The Punisher: Guns and Moral Clarity
In my recent review of Netflix’s Cobra Kai, I lamented the third season seemed confused about its opinion of violence and whether there are or are not predictable consequences for it. I then recalled another Netflix show, one without even a hint of confusion on its moral stance — The Punisher.
Season one was released in 2017 and in the first week of its release, its moral message, specifically regarding violence and the role of firearms, was noticed by reviewers of all types. However, after seeing it, I found many of the popular reviews of the show baffling. They all seemed to have a similar spin: The Punisher was good, but it missed the opportunity to “make a statement” about guns. These assessments do not hold water.

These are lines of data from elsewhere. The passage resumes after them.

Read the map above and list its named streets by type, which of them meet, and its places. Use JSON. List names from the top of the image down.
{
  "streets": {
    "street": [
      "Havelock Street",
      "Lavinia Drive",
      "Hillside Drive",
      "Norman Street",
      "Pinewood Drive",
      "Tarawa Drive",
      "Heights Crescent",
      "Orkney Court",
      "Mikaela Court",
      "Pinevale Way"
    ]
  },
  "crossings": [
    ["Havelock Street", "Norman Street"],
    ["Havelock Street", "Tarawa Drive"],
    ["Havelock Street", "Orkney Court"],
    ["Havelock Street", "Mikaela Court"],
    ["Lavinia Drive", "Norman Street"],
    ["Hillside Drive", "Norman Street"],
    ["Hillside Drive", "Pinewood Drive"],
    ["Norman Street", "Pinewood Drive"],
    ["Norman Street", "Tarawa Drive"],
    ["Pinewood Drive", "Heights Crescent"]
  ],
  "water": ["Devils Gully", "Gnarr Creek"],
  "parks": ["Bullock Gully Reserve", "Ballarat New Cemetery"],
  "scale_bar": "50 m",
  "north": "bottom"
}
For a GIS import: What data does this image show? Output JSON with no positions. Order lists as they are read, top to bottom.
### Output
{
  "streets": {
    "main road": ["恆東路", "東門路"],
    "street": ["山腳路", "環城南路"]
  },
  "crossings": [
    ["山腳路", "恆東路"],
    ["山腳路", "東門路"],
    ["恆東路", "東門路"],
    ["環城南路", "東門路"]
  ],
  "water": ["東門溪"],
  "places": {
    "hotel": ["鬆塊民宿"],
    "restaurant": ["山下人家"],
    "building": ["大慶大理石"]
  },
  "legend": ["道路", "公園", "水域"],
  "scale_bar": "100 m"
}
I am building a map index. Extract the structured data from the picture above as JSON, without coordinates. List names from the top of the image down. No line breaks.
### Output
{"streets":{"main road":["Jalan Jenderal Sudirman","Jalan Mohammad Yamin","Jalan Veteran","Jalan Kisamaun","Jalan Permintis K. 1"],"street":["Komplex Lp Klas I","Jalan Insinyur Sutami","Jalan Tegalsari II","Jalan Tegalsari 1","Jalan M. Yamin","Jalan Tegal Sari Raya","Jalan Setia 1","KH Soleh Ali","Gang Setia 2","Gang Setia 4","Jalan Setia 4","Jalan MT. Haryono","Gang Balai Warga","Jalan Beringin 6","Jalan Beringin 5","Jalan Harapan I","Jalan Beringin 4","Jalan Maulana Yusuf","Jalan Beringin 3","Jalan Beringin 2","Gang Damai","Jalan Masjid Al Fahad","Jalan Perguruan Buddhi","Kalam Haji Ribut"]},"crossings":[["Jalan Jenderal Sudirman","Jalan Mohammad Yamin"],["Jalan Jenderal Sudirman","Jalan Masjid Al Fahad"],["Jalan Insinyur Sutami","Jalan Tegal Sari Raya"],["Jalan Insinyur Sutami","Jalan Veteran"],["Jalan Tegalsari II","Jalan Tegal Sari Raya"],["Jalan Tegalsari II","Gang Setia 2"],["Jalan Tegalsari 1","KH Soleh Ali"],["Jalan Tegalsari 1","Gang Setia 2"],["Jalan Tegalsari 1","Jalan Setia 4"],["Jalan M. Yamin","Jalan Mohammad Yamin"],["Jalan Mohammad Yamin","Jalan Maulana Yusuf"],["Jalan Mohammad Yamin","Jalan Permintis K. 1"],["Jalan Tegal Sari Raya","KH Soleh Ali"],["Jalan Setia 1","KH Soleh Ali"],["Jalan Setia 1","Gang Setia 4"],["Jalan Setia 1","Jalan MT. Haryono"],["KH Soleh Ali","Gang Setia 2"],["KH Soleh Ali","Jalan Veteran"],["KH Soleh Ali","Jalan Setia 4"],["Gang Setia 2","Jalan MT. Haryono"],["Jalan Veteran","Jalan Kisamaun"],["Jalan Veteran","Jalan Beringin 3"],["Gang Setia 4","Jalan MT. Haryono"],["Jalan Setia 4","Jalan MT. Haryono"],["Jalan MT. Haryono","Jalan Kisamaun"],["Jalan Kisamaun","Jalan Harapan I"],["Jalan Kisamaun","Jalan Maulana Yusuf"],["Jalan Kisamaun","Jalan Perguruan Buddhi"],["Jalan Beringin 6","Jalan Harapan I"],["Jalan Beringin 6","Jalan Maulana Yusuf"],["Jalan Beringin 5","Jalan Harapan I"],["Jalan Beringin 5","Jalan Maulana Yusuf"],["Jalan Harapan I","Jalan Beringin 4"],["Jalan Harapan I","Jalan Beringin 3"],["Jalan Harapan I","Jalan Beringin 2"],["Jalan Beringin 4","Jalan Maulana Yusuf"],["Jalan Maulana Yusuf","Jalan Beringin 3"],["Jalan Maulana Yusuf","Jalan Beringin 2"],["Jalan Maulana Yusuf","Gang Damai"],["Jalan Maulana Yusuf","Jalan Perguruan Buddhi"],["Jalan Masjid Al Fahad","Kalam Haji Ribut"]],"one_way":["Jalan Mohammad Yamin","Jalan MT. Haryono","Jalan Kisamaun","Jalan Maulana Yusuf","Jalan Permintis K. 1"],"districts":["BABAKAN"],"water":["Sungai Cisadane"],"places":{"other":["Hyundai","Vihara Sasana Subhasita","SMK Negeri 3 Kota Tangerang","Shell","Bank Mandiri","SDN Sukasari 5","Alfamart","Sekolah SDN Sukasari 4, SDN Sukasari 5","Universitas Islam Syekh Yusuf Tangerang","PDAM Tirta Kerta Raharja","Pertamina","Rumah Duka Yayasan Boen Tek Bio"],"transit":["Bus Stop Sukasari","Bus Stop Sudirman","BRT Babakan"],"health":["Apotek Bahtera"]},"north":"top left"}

Message 1: Villains are people, but still need to be stopped
Most of the angry reviewers focused on Lewis Walcott (played by Australian actor Daniel Webber), a war veteran badly afflicted with PTSD. After shooting at his father when awakened from a nightmare, Lewis digs a foxhole in the backyard and lives in it. In February. In New York.
Everyone tries to help Lewis: his father, who is also a veteran and loves his son, and Curtis, who runs the Veteran’s group. But it gets bad for Lewis. Real bad. And the same people who patted him on the back and thanked him for his service are the same ones to point their fingers at him and call him a terrorist… while doing nothing to stop him. He was a young man in tremendous pain. But he was dangerous and had to be stopped by a man equally armed and equally trained.
Message 2: The People in Charge are the Biggest Monsters of All
The show states clearly on multiple occasions: Guns hurt the people who use them. Those invisible scars are happily ignored by the people who give the orders, the ones who make the policies, and the ones who so condescendingly speak about “those people” who have the nerve to own guns, all while paying underlings to do violence on their behalf.
We saw that theme repeated in several episodes with quotes like, “I point, you shoot,” and “Men like me do the planning; men like you do the dirty work.” We saw it in the actions of an anti-gun Congressmen who waxed philosophic about violence begetting violence, sneering down his nose at a security contractor for using guns as part of his profession… and then hiring that same man to protect him, and fire those guns if necessary.
Finally, we saw that theme at a Veteran’s support group, where one man used the trauma of his fellow veterans to promote his own political agenda. This man was himself a veteran, but he served the way I did… at a desk.
He lied and claimed to have been in battle, to carry the psychological and physical scars of doing violence to others, using those fictional scars as justification for his angry rhetoric… rhetoric that seeped into Lewis’s mind and gave him a mission — something he had been missing since coming home from combat.
Message 3: The Truth ain’t Pretty. But it Must be Told
Frank tells us that it is the silence that comes after the gunfire that can be most frightening of all, and we see how true that can be. We also see the effects of violence that continue long after the guns fall silent and the terrible cost of humans treating other humans as tools.
That lesson seems to have been lost on the New York-based content writers who watched this show hoping for some insight into the Las Vegas shooter, or the California shooter, or any of the other ones that are coming in ever-faster succession. They were so intent on searching for their own narrative, they missed the one that was in front of their faces.
So yeah, The Punisher had plenty to say about guns. It just wasn’t what you wanted to hear.